Still, it must be said that the main characters, especially Annie, are well drawn and that, rather shockingly, the picture does not quite take the standard Hollywood view that marriages, families, friendships and all manner of obligations in the world are but as the grass of the field before the scythe of “feeling.” Nor is Annie’s compulsion to boss people around and make everything right viewed without humor and irony. After the accident, in which Grace’s best friend is killed and she loses part of a leg, Annie gets particularly wound up as—typically, we gather—she takes charge of everything and everybody. Finally her loving and much nicer husband, Robert (Sam Neill), tells her: “You know, Annie, this didn’t just happen to you.”

Later, in a moment of weakness as she is falling in love with him, Annie says to Tom: “The more I try to fix things, the more they fall apart.”
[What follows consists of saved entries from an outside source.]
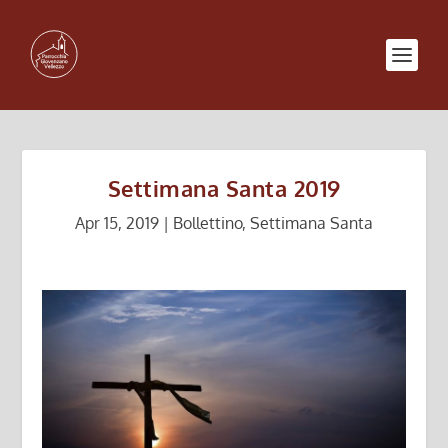
Settimana Santa 2019
Apr 15, 2019
|
Bollettino
,
Settimana Santa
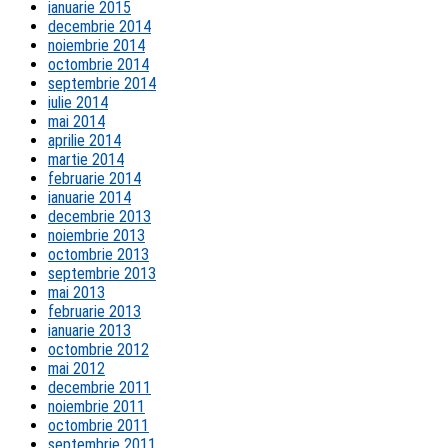
ianuarie 2015
decembrie 2014
noiembrie 2014
octombrie 2014
septembrie 2014
iulie 2014
mai 2014
aprilie 2014
martie 2014
februarie 2014
ianuarie 2014
decembrie 2013
noiembrie 2013
octombrie 2013
septembrie 2013
mai 2013
februarie 2013
ianuarie 2013
octombrie 2012
mai 2012
decembrie 2011
noiembrie 2011
octombrie 2011
septembrie 2011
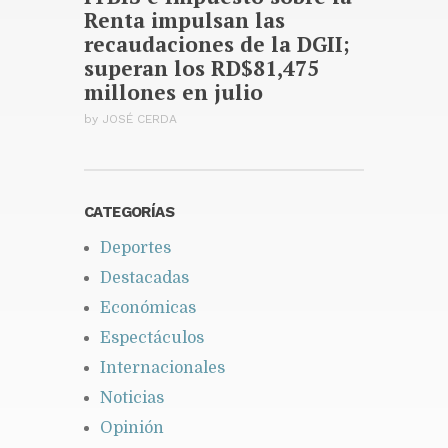
Renta impulsan las
recaudaciones de la DGII;
superan los RD$81,475
millones en julio
by
JOSÉ CERDA
CATEGORÍAS
Deportes
Destacadas
Económicas
Espectáculos
Internacionales
Noticias
Opinión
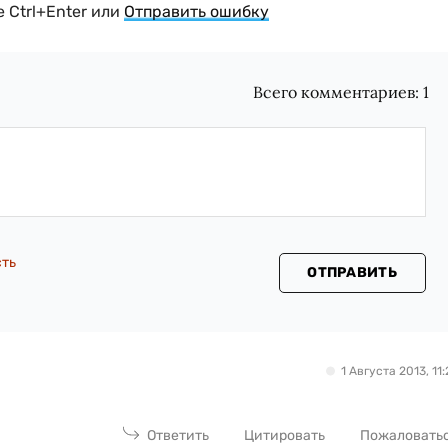
 Ctrl+Enter или
Отправить ошибку
Всего комментариев:
1
сть
ОТПРАВИТЬ
1 Августа 2013, 11:
Ответить
Цитировать
Пожаловать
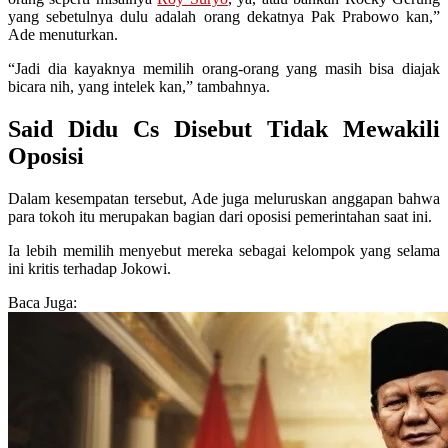
yang sebetulnya dulu adalah orang dekatnya Pak Prabowo kan,”
Ade menuturkan.
“Jadi dia kayaknya memilih orang-orang yang masih bisa diajak
bicara nih, yang intelek kan,” tambahnya.
Said Didu Cs Disebut Tidak Mewakili
Oposisi
Dalam kesempatan tersebut, Ade juga meluruskan anggapan bahwa
para tokoh itu merupakan bagian dari oposisi pemerintahan saat ini.
Ia lebih memilih menyebut mereka sebagai kelompok yang selama
ini kritis terhadap Jokowi.
Baca Juga:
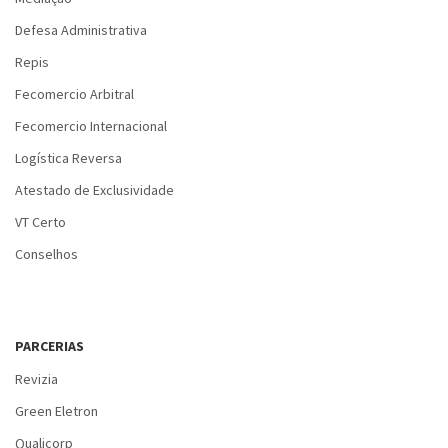
Defesa Administrativa
Repis
Fecomercio Arbitral
Fecomercio Internacional
Logística Reversa
Atestado de Exclusividade
VT Certo
Conselhos
PARCERIAS
Revizia
Green Eletron
Qualicorp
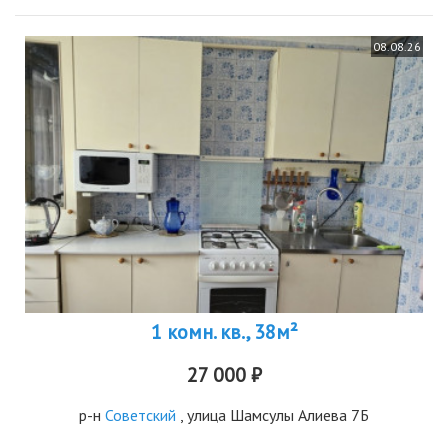
08.08.26
1 комн. кв., 38м²
27 000 ₽
р-н
Советский
, улица Шамсулы Алиева 7Б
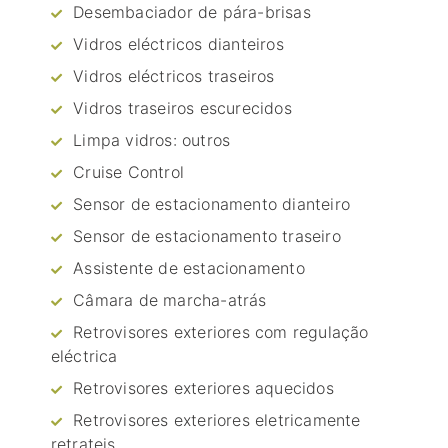
Desembaciador de pára-brisas
Vidros eléctricos dianteiros
Vidros eléctricos traseiros
Vidros traseiros escurecidos
Limpa vidros: outros
Cruise Control
Sensor de estacionamento dianteiro
Sensor de estacionamento traseiro
Assistente de estacionamento
Câmara de marcha-atrás
Retrovisores exteriores com regulação
eléctrica
Retrovisores exteriores aquecidos
Retrovisores exteriores eletricamente
retrateis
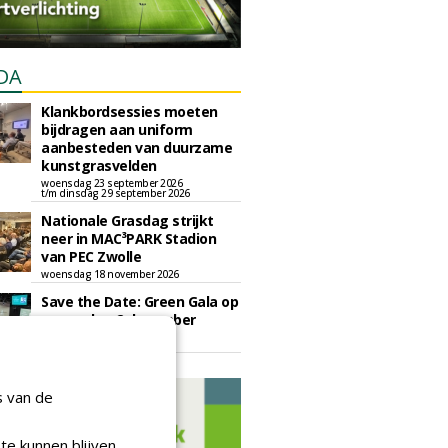
DA
Klankbordsessies moeten
bijdragen aan uniform
aanbesteden van duurzame
kunstgrasvelden
woensdag 23 september 2026
t/m dinsdag 29 september 2026
Nationale Grasdag strijkt
neer in MAC³PARK Stadion
van PEC Zwolle
woensdag 18 november 2026
Save the Date: Green Gala op
woensdag 2 december
woensdag 2 december 2026
s van de
te kunnen blijven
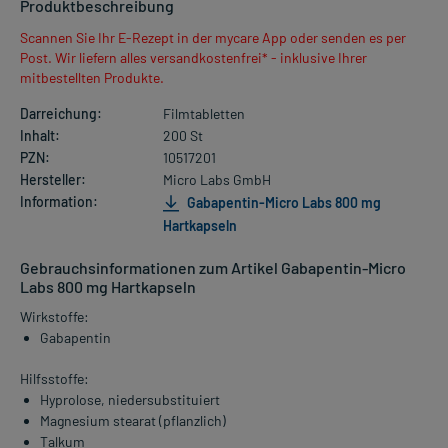
Produktbeschreibung
Scannen Sie Ihr E-Rezept in der mycare App oder senden es per
Post. Wir liefern alles versandkostenfrei* - inklusive Ihrer
mitbestellten Produkte.
Darreichung:
Filmtabletten
Inhalt:
200 St
PZN:
10517201
Hersteller:
Micro Labs GmbH
Information:
Gabapentin-Micro Labs 800 mg
Hartkapseln
Gebrauchsinformationen zum Artikel Gabapentin-Micro
Labs 800 mg Hartkapseln
Wirkstoffe:
Gabapentin
Hilfsstoffe:
Hyprolose, niedersubstituiert
Magnesium stearat (pflanzlich)
Talkum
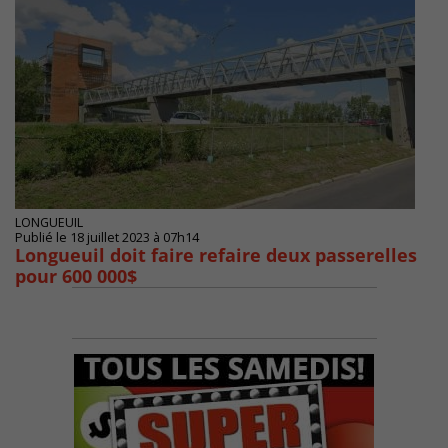
LONGUEUIL
Publié le 18 juillet 2023 à 07h14
Longueuil doit faire refaire deux passerelles
pour 600 000$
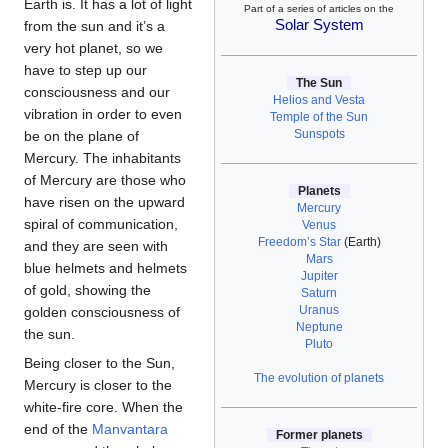
Earth is. It has a lot of light
Part of a series of articles on the
Solar System
from the sun and it’s a
very hot planet, so we
have to step up our
The Sun
consciousness and our
Helios and Vesta
vibration in order to even
Temple of the Sun
Sunspots
be on the plane of
Mercury. The inhabitants
of Mercury are those who
Planets
have risen on the upward
Mercury
spiral of communication,
Venus
Freedom’s Star
(Earth)
and they are seen with
Mars
blue helmets and helmets
Jupiter
of gold, showing the
Saturn
Uranus
golden consciousness of
Neptune
the sun.
Pluto
Being closer to the Sun,
The evolution of planets
Mercury is closer to the
white-fire core. When the
end of the
Manvantara
Former planets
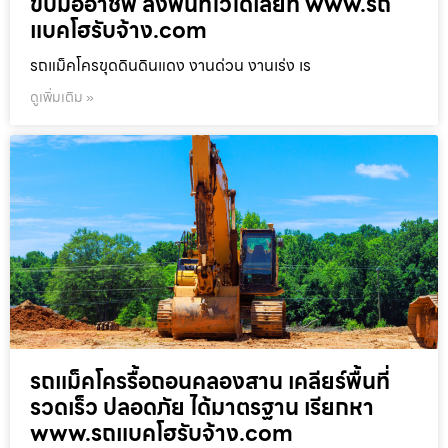
ขับมืออาชีพ ลงพื้นที่ไวได้เลยที่ www.รถ
แบคโฮรับจ้าง.com
รถแม็คโครขุดดินดินแดง งานด่วน งานเร่ง เร
ดูเพิ่มเติม »
รถแม็คโครรื้อถอนคลองสาน เคลียร์พื้นที่
รวดเร็ว ปลอดภัย ได้มาตรฐาน เรียกหา
www.รถแบคโฮรับจ้าง.com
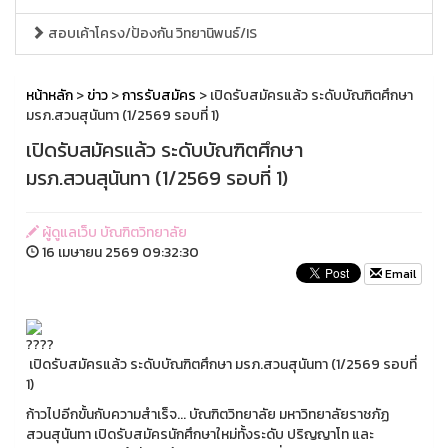
สอบเค้าโครง/ป้องกัน วิทยานิพนธ์/IS
หน้าหลัก
>
ข่าว
>
การรับสมัคร
> เปิดรับสมัครแล้ว ระดับบัณฑิตศึกษา
มรภ.สวนสุนันทา (1/2569 รอบที่ 1)
เปิดรับสมัครแล้ว ระดับบัณฑิตศึกษา
มรภ.สวนสุนันทา (1/2569 รอบที่ 1)
ผู้ดูแลเว็บ บัณฑิตวิทยาลัย
16 เมษายน 2569 09:32:30
Email
เปิดรับสมัครแล้ว ระดับบัณฑิตศึกษา มรภ.สวนสุนันทา (1/2569 รอบที่
1)
ก้าวไปอีกขั้นกับความสำเร็จ... บัณฑิตวิทยาลัย มหาวิทยาลัยราชภัฏ
สวนสุนันทา เปิดรับสมัครนักศึกษาใหม่ทั้งระดับ ปริญญาโท และ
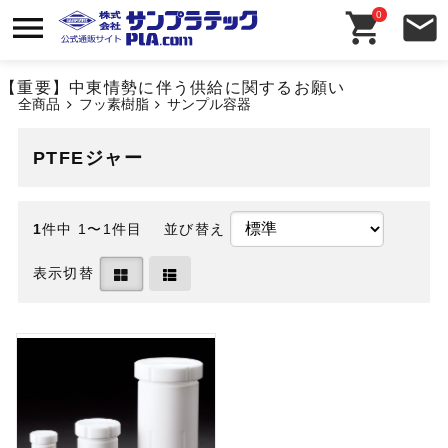
0
【重要】中東情勢に伴う供給に関するお願い
全商品
フッ素樹脂
サンプル容器
PTFEジャー
1
件中 1〜1件目
並び替え
表示切替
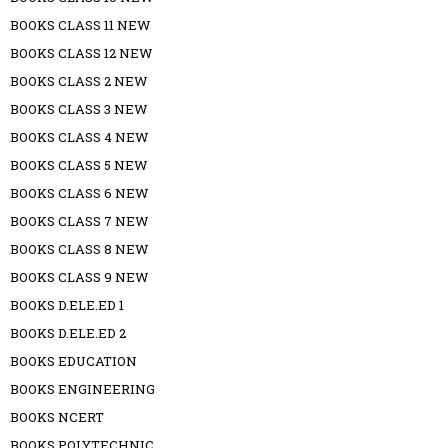
BOOKS CLASS 11 NEW
BOOKS CLASS 12 NEW
BOOKS CLASS 2 NEW
BOOKS CLASS 3 NEW
BOOKS CLASS 4 NEW
BOOKS CLASS 5 NEW
BOOKS CLASS 6 NEW
BOOKS CLASS 7 NEW
BOOKS CLASS 8 NEW
BOOKS CLASS 9 NEW
BOOKS D.ELE.ED 1
BOOKS D.ELE.ED 2
BOOKS EDUCATION
BOOKS ENGINEERING
BOOKS NCERT
BOOKS POLYTECHNIC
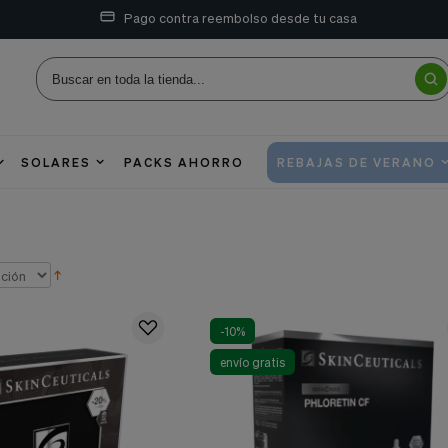
Pago contra reembolso desde tu casa
SOLARES
PACKS AHORRO
REBAJAS DE VERANO
-10%
envío gratis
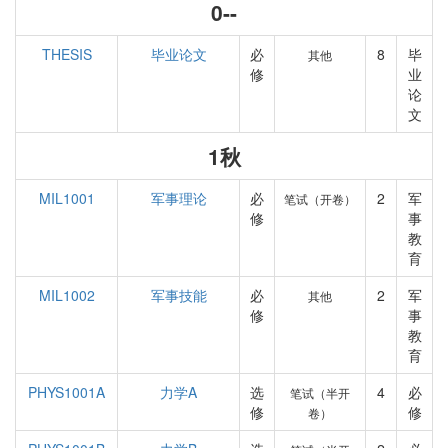
0--
THESIS
毕业论文
必
8
毕
其他
修
业
论
文
1秋
MIL1001
军事理论
必
2
军
笔试（开卷）
修
事
教
育
MIL1002
军事技能
必
2
军
其他
修
事
教
育
PHYS1001A
力学A
选
4
必
笔试（半开
修
修
卷）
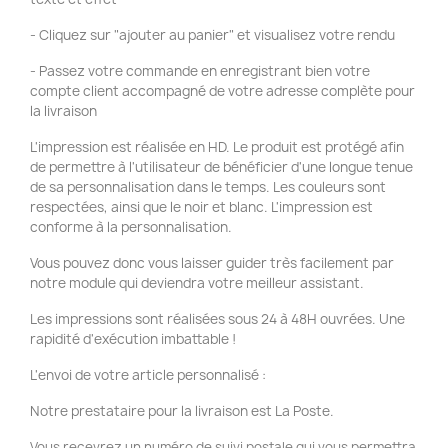
- Cliquez sur "ajouter au panier" et visualisez votre rendu
- Passez votre commande en enregistrant bien votre
compte client accompagné de votre adresse complète pour
la livraison
L'impression est réalisée en HD. Le produit est protégé afin
de permettre à l'utilisateur de bénéficier d'une longue tenue
de sa personnalisation dans le temps. Les couleurs sont
respectées, ainsi que le noir et blanc. L'impression est
conforme à la personnalisation.
Vous pouvez donc vous laisser guider très facilement par
notre module qui deviendra votre meilleur assistant.
Les impressions sont réalisées sous 24 à 48H ouvrées. Une
rapidité d'exécution imbattable !
L'envoi de votre article personnalisé :
Notre prestataire pour la livraison est La Poste.
Vous recevrez un numéro de suivi postale qui vous permettra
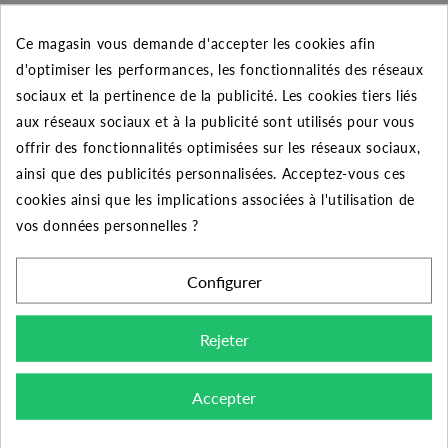
tube PE diamètre 20 mm extérieur. Ce raccord
plastique en polypropylène est certifié ACS. Pour une
Ce magasin vous demande d'accepter les cookies afin
application jusqu’à 16 bars ce raccord convient
d'optimiser les performances, les fonctionnalités des réseaux
parfaitement à une installation de pompage ou encore
sociaux et la pertinence de la publicité. Les cookies tiers liés
d’arrosage automatique enterré. Dans sa conception le
aux réseaux sociaux et à la publicité sont utilisés pour vous
raccord est composé d’un joint torique lubrifié pour une
offrir des fonctionnalités optimisées sur les réseaux sociaux,
étanchéité parfaite. Ensuite nous retrouvons une bague
ainsi que des publicités personnalisées. Acceptez-vous ces
de blocage de joint afin de ne pas le perdre lors du
cookies ainsi que les implications associées à l'utilisation de
montage et démontage du raccord. Une bague de
vos données personnelles ?
blocage en POM blanc permettant de maintenir le tube.
Et enfin une bague de serrage ergonomique qui à pour
Configurer
but de refermer et maintenir l’ensemble.
Rejeter
Conseil de montage :
Accepter
Pour bien monter ce raccord voici une procédure
simple,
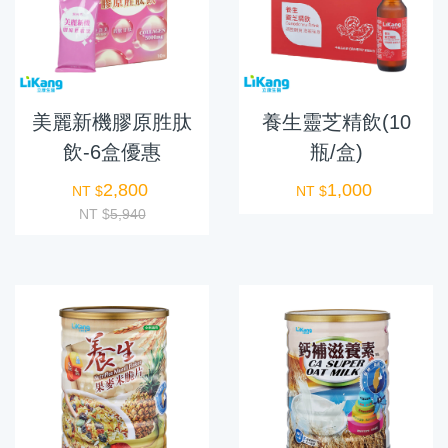
美麗新機膠原胜肽
養生靈芝精飲(10
飲-6盒優惠
瓶/盒)
2,800
1,000
NT $
NT $
NT $
5,940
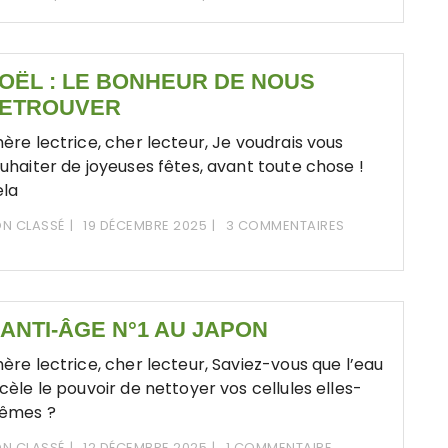
OËL : LE BONHEUR DE NOUS
ETROUVER
ère lectrice, cher lecteur, Je voudrais vous
uhaiter de joyeuses fêtes, avant toute chose !
la
N CLASSÉ
19 DÉCEMBRE 2025
3 COMMENTAIRES
’ANTI-ÂGE N°1 AU JAPON
ère lectrice, cher lecteur, Saviez-vous que l’eau
cèle le pouvoir de nettoyer vos cellules elles-
êmes ?
N CLASSÉ
12 DÉCEMBRE 2025
1 COMMENTAIRE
“Maybe you should let ’em fall,” says the old cowboy.

“I can’t.”

“Why not?”

The question is never answered, but she is right. It makes a refreshing change from Hollywood’s usual close adherence to the maxim of William Blake: “curse braces, bless relaxes.” Nor is her restraint seen as merely pathological. Instead it bespeaks a life apart and before which cannot simply be dismissed. We are as surprised as she is when Robert, always a dark horse, refuses to be the bad guy. It’s almost enough to make me recommend the film, at least to those in need of a popcorn fix. But somehow I can’t quite get over Tom’s description of his job: “I don’t break horses; I try to get them gentle. . .I try to help horses with people problems.” Isn’t he just too tweet for words?